* 练习任务 *
[a] 在这篇讲 Spark map 和 mapPartitions 的短文里，mapPartitions 的定义中传给 MapPartitionsRDD 的匿名函数有哪些参数名？请全部列出。
[b] 把这篇讲 Spark map 和 mapPartitions 的短文的一段原样抄下来：从含有“Spark map vs”的地方开始，抄到“partition of this RDD.”为止。

── 文本段落 ──

Spark map vs mapPartitions

官方定义:

/**
 * Return a new RDD by applying a function to all elements of this RDD.
 */
def map[U: ClassTag](f: T => U): RDD[U] = withScope {
  val cleanF = sc.clean(f)
  new MapPartitionsRDD[U, T](this, (context, pid, iter) => iter.map(cleanF))
}

/**
 * Return a new RDD by applying a function to each partition of this RDD.
 *
 * `preservesPartitioning` indicates whether the input function preserves the partitioner, which
 * should be `false` unless this is a pair RDD and the input function doesn't modify the keys.
 */
def mapPartitions[U: ClassTag](
    f: Iterator[T] => Iterator[U],
    preservesPartitioning: Boolean = false): RDD[U] = withScope {
  val cleanedF = sc.clean(f)
  new MapPartitionsRDD(
    this,
    (context: TaskContext, index: Int, iter: Iterator[T]) => cleanedF(iter),
    preservesPartitioning)
}

可以看到的是 mapPartitions 需要的函数参数传入的是一个 iter, 返回的也是一个 iter, 而 map 仅仅是一个元素.

假设我们有 10k 个元素, 10个 partitions, 数据均匀分布:

map:调用10k 次 map 方法
mapPartitions:调用10次 mapPartitions 方法, 每次传入1k个(一个 partition 的数据量)进行计算. 结果先存到 memory 中, 直到可以返回.
flatMap在单个元素(map)上工作，生成结果是多个元素(mapPartitions)

结论:mapPartitions 转换比 map 快，因为它调用你的函数一次/分区，而不是一次/元素, 像有一些高开销的 init 的时候, 如数据库连接, 使用 mapPartitions, 每个分区就只需要一次 init.

───
── 所给资料 ──

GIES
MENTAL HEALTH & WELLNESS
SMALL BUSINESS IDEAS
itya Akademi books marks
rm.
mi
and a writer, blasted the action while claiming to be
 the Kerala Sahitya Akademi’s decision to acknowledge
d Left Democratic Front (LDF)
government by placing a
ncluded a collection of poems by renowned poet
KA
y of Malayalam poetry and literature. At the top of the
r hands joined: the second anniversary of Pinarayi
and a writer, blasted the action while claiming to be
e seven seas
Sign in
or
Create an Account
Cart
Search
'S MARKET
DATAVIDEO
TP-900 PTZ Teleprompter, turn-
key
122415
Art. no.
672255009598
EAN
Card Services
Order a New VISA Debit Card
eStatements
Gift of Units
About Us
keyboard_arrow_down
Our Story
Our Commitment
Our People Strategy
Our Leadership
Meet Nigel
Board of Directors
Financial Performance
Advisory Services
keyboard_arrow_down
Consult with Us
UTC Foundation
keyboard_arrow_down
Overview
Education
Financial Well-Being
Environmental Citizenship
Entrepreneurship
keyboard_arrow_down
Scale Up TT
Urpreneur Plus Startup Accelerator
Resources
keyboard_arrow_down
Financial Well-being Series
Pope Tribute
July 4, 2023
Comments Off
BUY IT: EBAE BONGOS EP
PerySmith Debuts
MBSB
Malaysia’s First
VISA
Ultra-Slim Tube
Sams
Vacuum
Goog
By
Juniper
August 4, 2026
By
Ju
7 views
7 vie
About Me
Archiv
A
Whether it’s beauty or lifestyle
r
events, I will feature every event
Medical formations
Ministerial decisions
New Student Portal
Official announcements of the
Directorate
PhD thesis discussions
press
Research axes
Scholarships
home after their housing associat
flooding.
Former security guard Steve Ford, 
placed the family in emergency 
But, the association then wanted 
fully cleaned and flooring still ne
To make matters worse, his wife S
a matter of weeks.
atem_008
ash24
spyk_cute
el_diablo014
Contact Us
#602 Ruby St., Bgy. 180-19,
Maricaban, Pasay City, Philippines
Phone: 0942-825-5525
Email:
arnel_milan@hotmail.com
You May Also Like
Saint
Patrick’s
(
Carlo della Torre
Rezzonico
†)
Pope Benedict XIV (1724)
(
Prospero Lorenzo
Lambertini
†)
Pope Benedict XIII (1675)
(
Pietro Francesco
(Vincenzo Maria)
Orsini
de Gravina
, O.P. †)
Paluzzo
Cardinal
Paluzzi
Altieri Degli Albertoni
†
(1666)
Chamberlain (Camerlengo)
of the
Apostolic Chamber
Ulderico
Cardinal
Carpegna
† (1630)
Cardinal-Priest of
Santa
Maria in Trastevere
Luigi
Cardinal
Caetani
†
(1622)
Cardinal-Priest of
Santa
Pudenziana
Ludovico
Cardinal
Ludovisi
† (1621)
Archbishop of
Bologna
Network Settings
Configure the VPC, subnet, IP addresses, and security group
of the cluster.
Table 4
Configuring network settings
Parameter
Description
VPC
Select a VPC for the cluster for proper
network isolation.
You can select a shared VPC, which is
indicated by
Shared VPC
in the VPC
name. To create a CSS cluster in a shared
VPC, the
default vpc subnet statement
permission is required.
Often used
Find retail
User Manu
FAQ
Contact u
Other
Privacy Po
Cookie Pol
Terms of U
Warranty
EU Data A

───

* 回答 *
[a] context、index、iter

[b]
Spark map vs mapPartitions

官方定义:

/**
 * Return a new RDD by applying a function to all elements of this RDD.
 */
def map[U: ClassTag](f: T => U): RDD[U] = withScope {
  val cleanF = sc.clean(f)
  new MapPartitionsRDD[U, T](this, (context, pid, iter) => iter.map(cleanF))
}

/**
 * Return a new RDD by applying a function to each partition of this RDD.